Man smugly maintains that he’s far more productive when he works from home

One employee toiling in a nebulous digital role has gone through painstaking measures to ensure that the entire office is fully aware that he’s far more productive when working from home. “Look sometimes I just can’t handle the distractions of an office…like a reliable internet connection, being fully clothed, or having accountability with my boss…just too damn distracting,” said Tyler Schmatz complacently, sitting in a pair of soiled sweatpants and spaghetti stained undershirt, furiously blazing through another season of House of Cards.

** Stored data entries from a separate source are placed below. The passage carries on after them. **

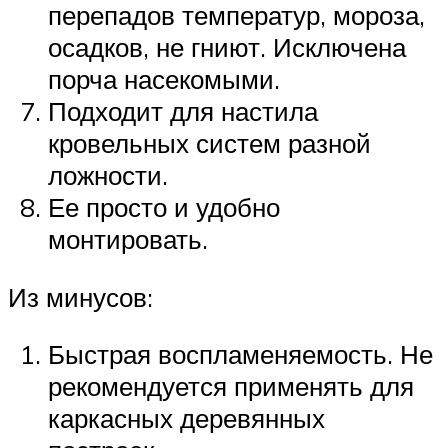
перепадов температур, мороза,
осадков, не гниют. Исключена
порча насекомыми.
Подходит для настила
кровельных систем разной
ложности.
Ее просто и удобно
монтировать.
Из минусов:
Быстрая воспламеняемость. Не
рекомендуется применять для
каркасных деревянных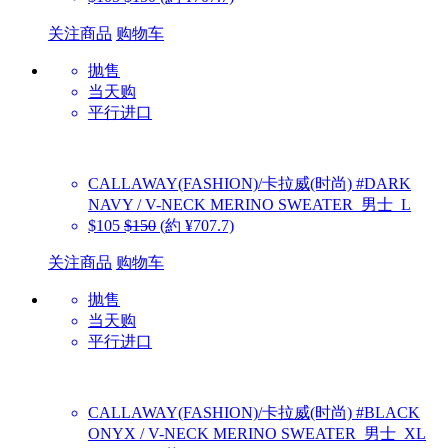
关注商品
购物车
抛售
当天购
平行进口
CALLAWAY(FASHION)/卡拉威(时尚)
#DARK
NAVY / V-NECK MERINO SWEATER_男士_L
$105
$150
(約 ¥707.7)
关注商品
购物车
抛售
当天购
平行进口
CALLAWAY(FASHION)/卡拉威(时尚)
#BLACK
ONYX / V-NECK MERINO SWEATER_男士_XL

Though the office is grossly indifferent to Schmatz’s existence as a whole, he finds it necessary to make this the focal point of any conversation held within the dull confines of the office. “Frankly, I’m uncertain what he does here, whatever it is though…he definitely may or may not be able to do it from home,” said one coworker. Others agreed that it seemed entirely possible he could do his job in some capacity from home. “Yeah unlike some people who work from home, I work with 100% efficiency, like I said it’s really the only place I can focus and actually get some work done,” continued Schmatz, casually washing down a Molly with four fingers of lukewarm well gin as a Batman vs. Superman torrent finishes.

As long as Tyler continues to work from home, the office will remain vaguely uninterested in his production.